Gold's current higher level is between $330 and $415, which was the prior #1 peak in 1996 and the #3 peak in 1999. With gold reaching a new high in September, the bull market is getting closer to the higher side of the band. As long as gold stays above $342, our next target is $415. A break above $415 means gold would be moving into an even higher level of the bull market, which would be very bullish.
Gold: C rise over
Gold also has intermediate cyclical moves, which are different from the major 1-4 steps, and each has a characteristic of its own. Chart 2 shows these A through D moves; the As and Cs identify intermediate rises, while the Bs and Ds identify intermediate declines.
C rises tend to be the strongest rise in a bull market. It's when gold rises to new bull market highs and it tends to last on average 10 weeks. The latest C rise fit the description. Gold's C rise started in July, it reached a new bull market high in late-September and it ended with a bang on October 3rd.
A new D decline is now in process and it'll be important to watch it. Gold is under pressure? in the D decline by staying below $380, but bull market declines also tell us a lot about the overall health of the market.
D declines tend to be the steepest decline in the cycle, but in a bull market, the low is usually higher than the prior B low, which was the July low at $342. Interestingly, this is the same level as the 65-week moving average, which makes $342 a strong major support level.? But if gold stays above $362 during this weakness, it'll remain very firm, which would be a strong sign overall.
As for timing, D declines tend to last 9-12 weeks. This means we could see downward pressure on gold until Thanksgiving to mid-December.
But here's a possible twist... If the dollar clearly breaks down to new bear market lows, we could see a mild gold decline.

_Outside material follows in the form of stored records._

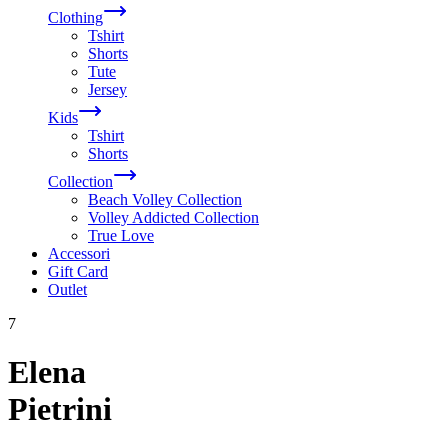
Clothing
Tshirt
Shorts
Tute
Jersey
Kids
Tshirt
Shorts
Collection
Beach Volley Collection
Volley Addicted Collection
True Love
Accessori
Gift Card
Outlet
7
Elena
Pietrini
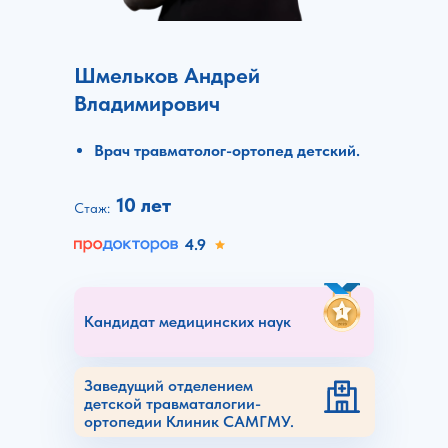
Шмельков Андрей
Владимирович
Врач травматолог-ортопед детский.
10 лет
Стаж:
4.9
Кандидат медицинских наук
Заведущий отделением
детской травматалогии-
ортопедии Клиник САМГМУ.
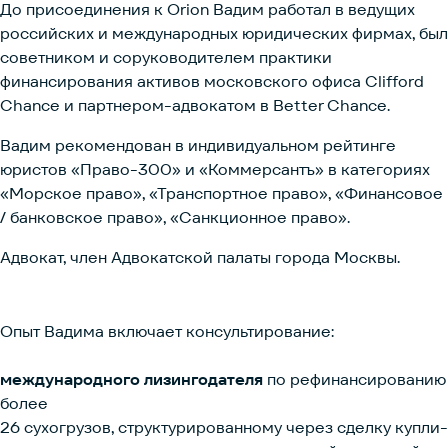
До присоединения к Orion Вадим работал в ведущих
российских и международных юридических фирмах, был
советником и соруководителем практики
финансирования активов московского офиса Clifford
Chance и партнером-адвокатом в Better Chance.
Вадим рекомендован в индивидуальном рейтинге
юристов «Право-300» и «Коммерсантъ» в категориях
«Морское право», «Транспортное право», «Финансовое
/ банковское право», «Санкционное право».
Адвокат, член Адвокатской палаты города Москвы.
Опыт Вадима включает консультирование:
международного лизингодателя
по рефинансированию
более
26 сухогрузов, структурированному через сделку купли-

If gold breaks up to new high, however, it could extend the C rise. In that case, the decline since October 3 would've been an aberration. The dollar is currently the wild card and we'll be watching this closely for the next best buying time.
Gold Shares: Taking a breather
Gold shares are generally taking a breather from their strong rise. But the bigger picture shows the potential for gold shares in this bull market (see Chart 3). Note the XAU index broke out of a massive head and shoulders bottom formation, which is very bullish (see LS, H, RS). The next step would be to pull back to the neckline, which means XAU could decline to 88 and possibly lower. In fact, the moving average is at 75, so even if it were to decline to that level, the major trend would remain up.
More important, once this weakness is over, the breakout rise is normally the same distance as the head, which means XAU could eventually rise to the 160 level before the bull market is over. And if it does, that would mean a 72% gain from current levels.